#### Work instruction
Pull out every line below holding the word "varejista".

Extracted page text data
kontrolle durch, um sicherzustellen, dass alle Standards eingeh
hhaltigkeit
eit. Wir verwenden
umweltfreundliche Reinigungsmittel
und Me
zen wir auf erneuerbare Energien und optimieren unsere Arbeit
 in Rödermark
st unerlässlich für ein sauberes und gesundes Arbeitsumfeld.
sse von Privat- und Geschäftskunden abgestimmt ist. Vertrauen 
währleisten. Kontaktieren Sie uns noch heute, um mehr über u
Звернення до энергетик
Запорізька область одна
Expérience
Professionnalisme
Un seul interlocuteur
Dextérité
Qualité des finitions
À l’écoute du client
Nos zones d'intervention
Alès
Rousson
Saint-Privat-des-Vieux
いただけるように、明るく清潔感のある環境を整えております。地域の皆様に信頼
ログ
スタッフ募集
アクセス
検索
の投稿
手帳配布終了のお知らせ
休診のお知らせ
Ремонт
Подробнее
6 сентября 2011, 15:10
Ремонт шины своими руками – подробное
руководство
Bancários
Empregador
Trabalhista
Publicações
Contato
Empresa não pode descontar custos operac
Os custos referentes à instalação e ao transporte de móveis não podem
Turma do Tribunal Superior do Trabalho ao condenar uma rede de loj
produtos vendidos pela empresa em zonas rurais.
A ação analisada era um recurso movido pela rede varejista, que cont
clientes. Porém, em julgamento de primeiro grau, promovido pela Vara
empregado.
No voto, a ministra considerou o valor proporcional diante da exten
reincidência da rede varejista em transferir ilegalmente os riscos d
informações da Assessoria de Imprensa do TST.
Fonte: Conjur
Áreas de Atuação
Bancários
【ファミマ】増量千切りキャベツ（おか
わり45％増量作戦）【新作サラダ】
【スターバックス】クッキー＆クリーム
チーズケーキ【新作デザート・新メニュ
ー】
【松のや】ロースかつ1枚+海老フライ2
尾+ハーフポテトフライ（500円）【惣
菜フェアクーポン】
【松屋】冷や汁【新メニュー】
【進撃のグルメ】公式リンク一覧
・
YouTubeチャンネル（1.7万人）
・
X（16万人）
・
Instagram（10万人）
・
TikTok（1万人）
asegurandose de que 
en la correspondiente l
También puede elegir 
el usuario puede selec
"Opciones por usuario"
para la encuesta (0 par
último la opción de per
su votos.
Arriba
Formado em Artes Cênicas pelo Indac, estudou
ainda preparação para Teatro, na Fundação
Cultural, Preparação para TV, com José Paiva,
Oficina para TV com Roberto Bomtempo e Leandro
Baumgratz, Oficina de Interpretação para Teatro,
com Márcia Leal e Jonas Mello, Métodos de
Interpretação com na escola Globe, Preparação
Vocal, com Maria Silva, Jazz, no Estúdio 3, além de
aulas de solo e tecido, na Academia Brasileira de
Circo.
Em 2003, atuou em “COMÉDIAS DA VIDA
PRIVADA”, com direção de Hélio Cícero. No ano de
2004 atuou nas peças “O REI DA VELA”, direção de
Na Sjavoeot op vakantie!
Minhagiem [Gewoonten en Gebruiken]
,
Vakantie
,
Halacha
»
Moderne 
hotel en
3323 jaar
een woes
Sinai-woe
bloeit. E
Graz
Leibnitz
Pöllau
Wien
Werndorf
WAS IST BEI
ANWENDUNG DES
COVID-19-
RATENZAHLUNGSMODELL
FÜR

#### Answer box
A ação analisada era um recurso movido pela rede varejista, que cont
reincidência da rede varejista em transferir ilegalmente os riscos d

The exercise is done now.